Urheberrechtsverletzungen, Betrug, Geldwäsche Zwei Kollegen von Kim Dotcom entgehen Auslieferung an die USA

Die beiden früheren Mitbetreiber von Megaupload, Mathias Ortmann und Bram van der Kolk, werden in Neuseeland vor Gericht gestellt. Damit droht nur noch Kim Dotcom die Auslieferung in die USA.
Kim Dotcom (M.)

Kim Dotcom (M.)

Foto: MICHAEL BRADLEY/ AFP

Zwei weitere frühere Kollegen des deutschen Internetunternehmers Kim Dotcom werden von Neuseeland nicht an die USA ausgeliefert. Sie hätten sich mit der neuseeländischen Regierung und den USA darauf geeinigt, wegen ähnlicher Vergehen in Neuseeland vor Gericht gestellt zu werden, teilten die beiden früheren Mitbetreiber von Megaupload, Mathias Ortmann und Bram van der Kolk, am Dienstag mit. Damit droht jetzt nur noch Kim Dotcom die Auslieferung.

Die US-Behörden werfen Dotcom und drei weiteren Betreibern massive Urheberrechtsverletzungen, Betrug und Geldwäsche vor. Dotcom hatte im Jahr 2005 die Plattform Megaupload gegründet, auf der Internetnutzer Dateien kostenlos hoch- und herunterladen konnten. Nach Auffassung des US-Justizministeriums diente die Seite ausdrücklich als Tauschbörse für urheberrechtlich geschützte Inhalte wie Filme, Fernsehserien und andere Dateien.

Im Januar 2012 schalteten die US-Behörden Megaupload ab, neuseeländische Polizisten durchsuchten auf US-Antrag Dotcoms Anwesen in Auckland, beschlagnahmten Kunstwerke und mehrere Luxus-Autos und nahmen Dotcom fest. Seitdem wehrten er und seine Kollegen sich gegen eine Auslieferung an die USA. Gegen den ehemaligen Marketingmanager Finn Batato war das Auslieferungsverfahren aufgrund einer lebensbedrohlichen Erkrankung bereits im vergangenen Jahr eingestellt worden.
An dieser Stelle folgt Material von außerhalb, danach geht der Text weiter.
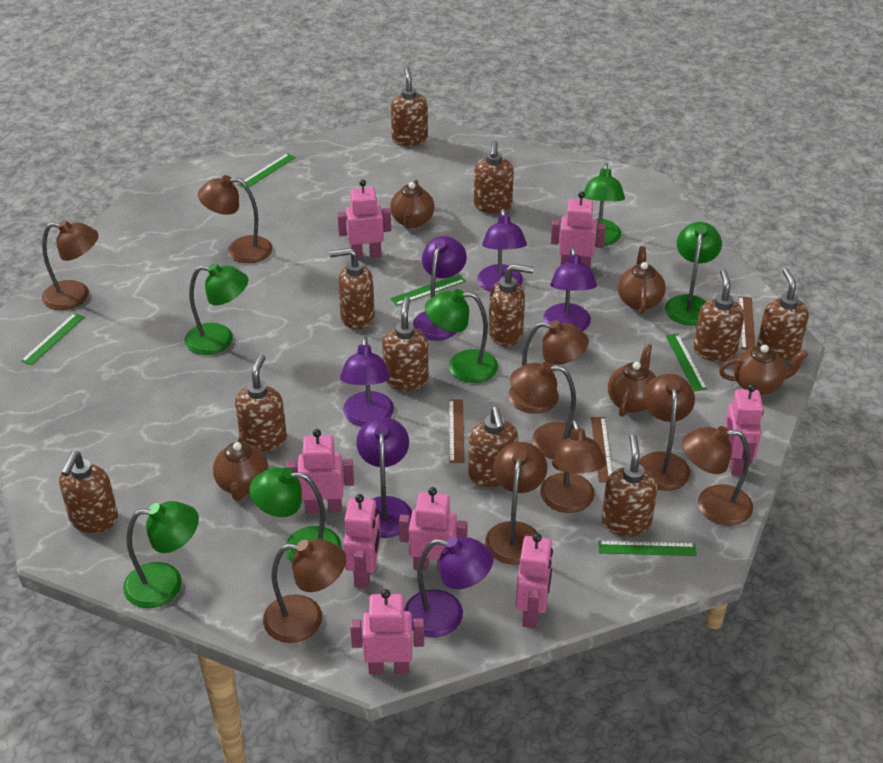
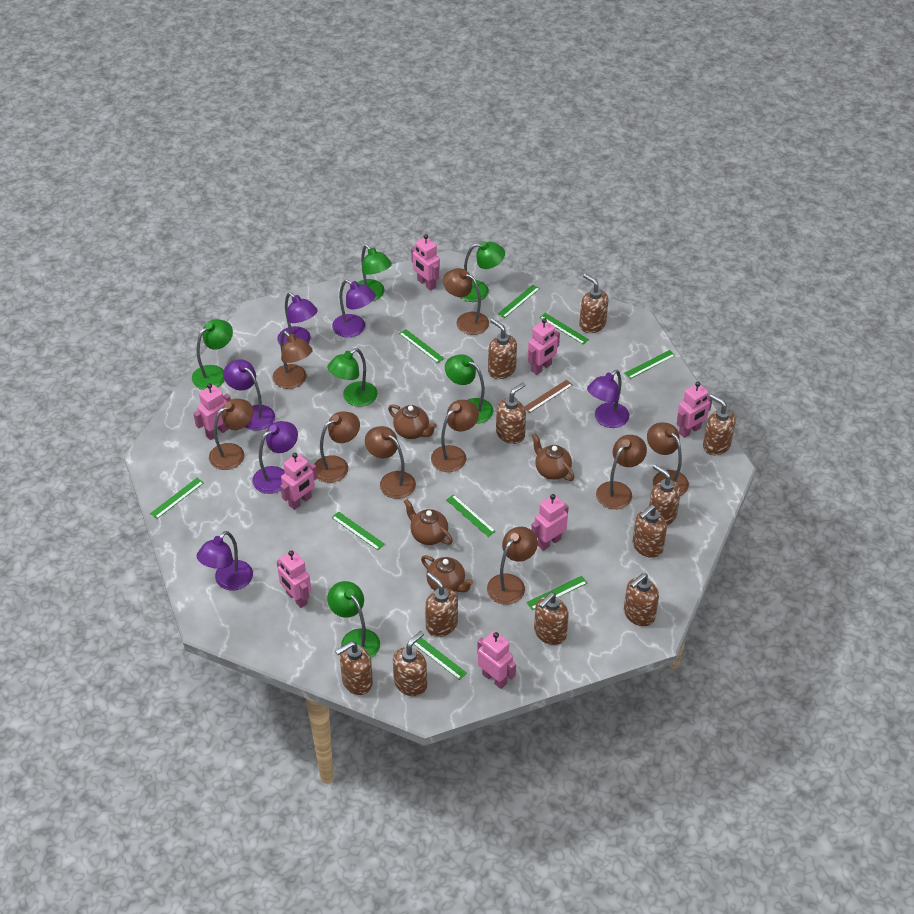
brown ruler: [449,400,464,463] [591,417,613,482] [739,297,755,350] = 3 -> [524,380,573,413] = 1
brown teapot: [213,431,268,501] [390,179,434,229] [608,344,656,417] [618,246,666,314] [719,345,808,395] = 5 -> [388,404,437,439] [404,499,453,545] [421,555,474,592] [532,433,574,481] = 4
green ruler: [21,313,85,365] [238,153,296,188] [390,274,466,306] [598,541,697,556] [666,334,707,391] = 5 -> [150,478,204,519] [332,511,385,550] [399,329,445,363] [414,638,467,680] [446,495,496,537] [498,285,540,318] [527,576,587,610] [539,313,589,344] [624,350,675,379] = 9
175 Millionen Dollar Gewinn

Ortmann und van der Kolk erklärten am Dienstag, der Fall habe ihr »Leben schwer belastet«. Keiner von ihnen wolle Neuseeland verlassen, wo sie ihren ständigen Wohnsitz hätten. Die neuseeländische Staatsanwaltschaft bestätigte die Einigung. Demnach entspricht die am Dienstagmorgen vor dem Bezirksgericht in Auckland eingereichte Anklage den Vorwürfen der USA.

Die US-Bundespolizei FBI stuft die Aktivitäten von Megaupload als größten Fall von Urheberrechtsverletzung in der US-Geschichte ein. Die Plattform erzielte demnach einen Gewinn von 175 Millionen Dollar, der Schaden soll sich auf mindestens 500 Millionen Dollar belaufen. Dotcom und seine Mitangeklagten haben die Vorwürfe stets zurückgewiesen.

Dotcom wirft den US-Behörden vor, im Namen der einflussreichen Filmindustrie in Hollywood einen Rachefeldzug gegen ihn zu führen. Bei einer Auslieferung und Verurteilung in den USA drohen ihm bis zu 20 Jahre Haft. Der inzwischen 48-jährige Unternehmer erklärte am Dienstag, er werde »weiter kämpfen«.